We are in Naramata, BC wine tasting and hanging out on a beach for a few days. It’s my second of three expeditions west in a three-week span this summer. I’m a BC boomerang for the next little while. But, sitting here on the end of a dock jutting into the morning-calm waters of Lake Okanagan, I can’t think of a better way to spend my time.
Several things have struck me between home and here. One is a phone conversation I had recently with Dana the Artist. She told me that she creates not to make a bunch of money or make people laugh or think, but because it brings her closer to God and keeps her sane.
I started back working on the screenplay. And I understand now what she meant.
Just sitting down to work through a character, brainstorm an idea, meditate on a connection or metaphor or whatever, makes me feel like myself again. I feel peace right to the centre of who I am, but that core of calm is wrapped in joy and excitement. I’m moving forward! I’m living again!
I understand now the necessity of creativity. I understand now what Dana meant when she said that touching someone else with her work was a bonus prize to a reward that can’t be quantified. I understand that denying this part of myself is denying a God-given right and gift and purpose. Which would be a very silly thing to do.
I don’t know why I’ve been so afraid.
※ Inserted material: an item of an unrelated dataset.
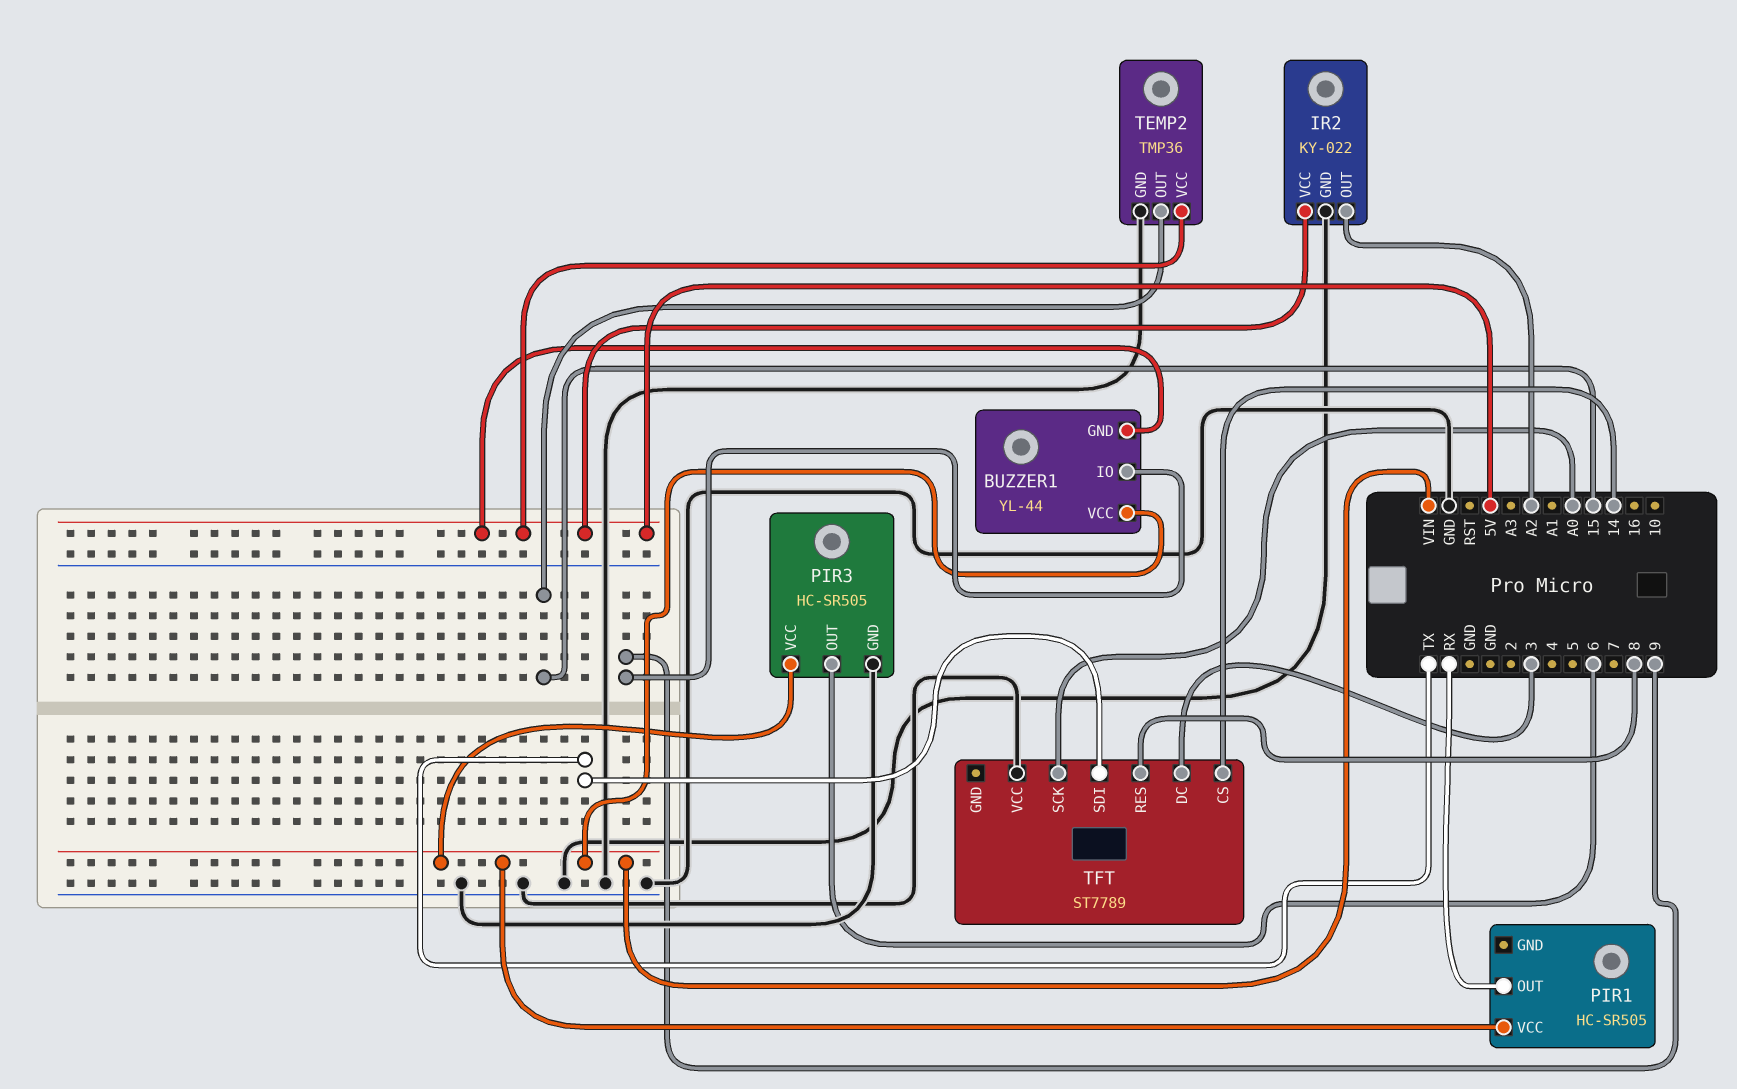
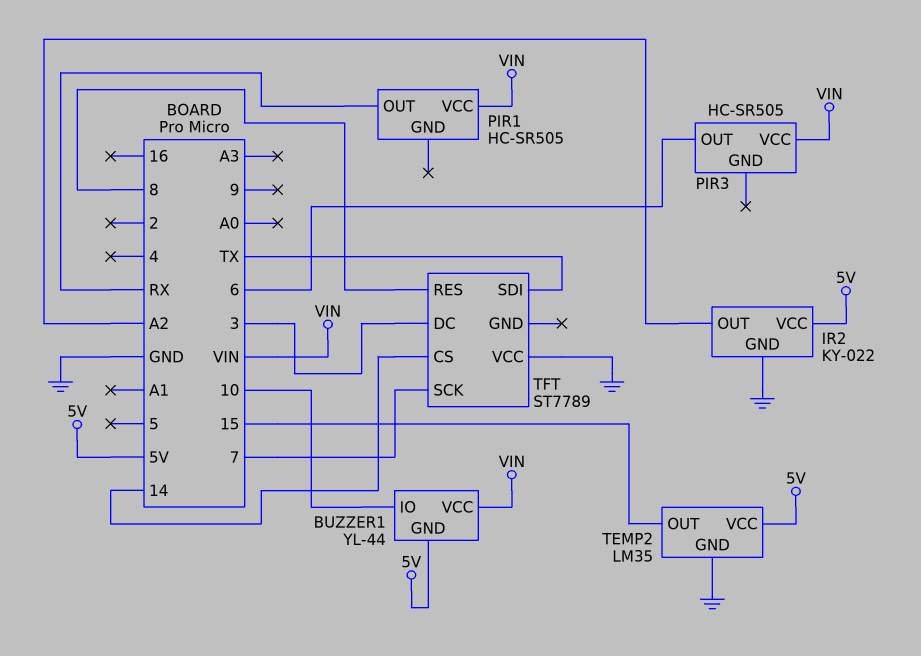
BUZZER1 pin IO: 9 -> 10
PIR3 pin GND: GND -> none
TEMP2: TMP36 -> LM35
TFT pin SCK: A0 -> 7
I don’t know why I’ve been resisting this essential part of who I am. The part that must create, the artist, the child, the core of love and light where it all makes sense.
I think that was the lesson of this brush with depression. It seems that screaming, clutching plunge into darkness is what awaits me if I don’t create. Sometimes learning what doesn’t work is more effective than learning what does.
When faced with the alternative, my fear dissolves.
I’m about to take a big leap of faith. Another one. A bigger, more open-ended one. I don’t know the details yet, but I know they’ll be revealed to me as I go. The leap I am making is to commit 100% to my creative work. Commit in the ‘wake up at 5 am and start writing in the dark’ sense. In the ‘go to Paris for as long as it takes’ sense. The ‘live on the street if I have to’ sense. To make the crazy, delicious, ballsy moves that 18-year-olds do. The ones who get off the bus in New York with five bucks and a suitcase fulla dreams.
I might use my condo as a studio (which means paying two ridiculous Calgary mortgages at once). I might sell my place and use what I make to live in Paris. This probably sounds stupid, pointless, even dangerous to the RRSP-contributing security-minded plan-for-the-future people. But to those who have let their dreams shrivel, those who are starving on the inside, trying to hang on to a life that is nowhere near as beautiful as they’d hoped, this sounds like the best plan in the world. Possibly the only plan.
I’ve been concerned about safety nets. Having enough money, or a copywriting job to fall back on. But after teetering on the edge of depression, I see things differently. So-called security isn’t my safety net. Creativity is.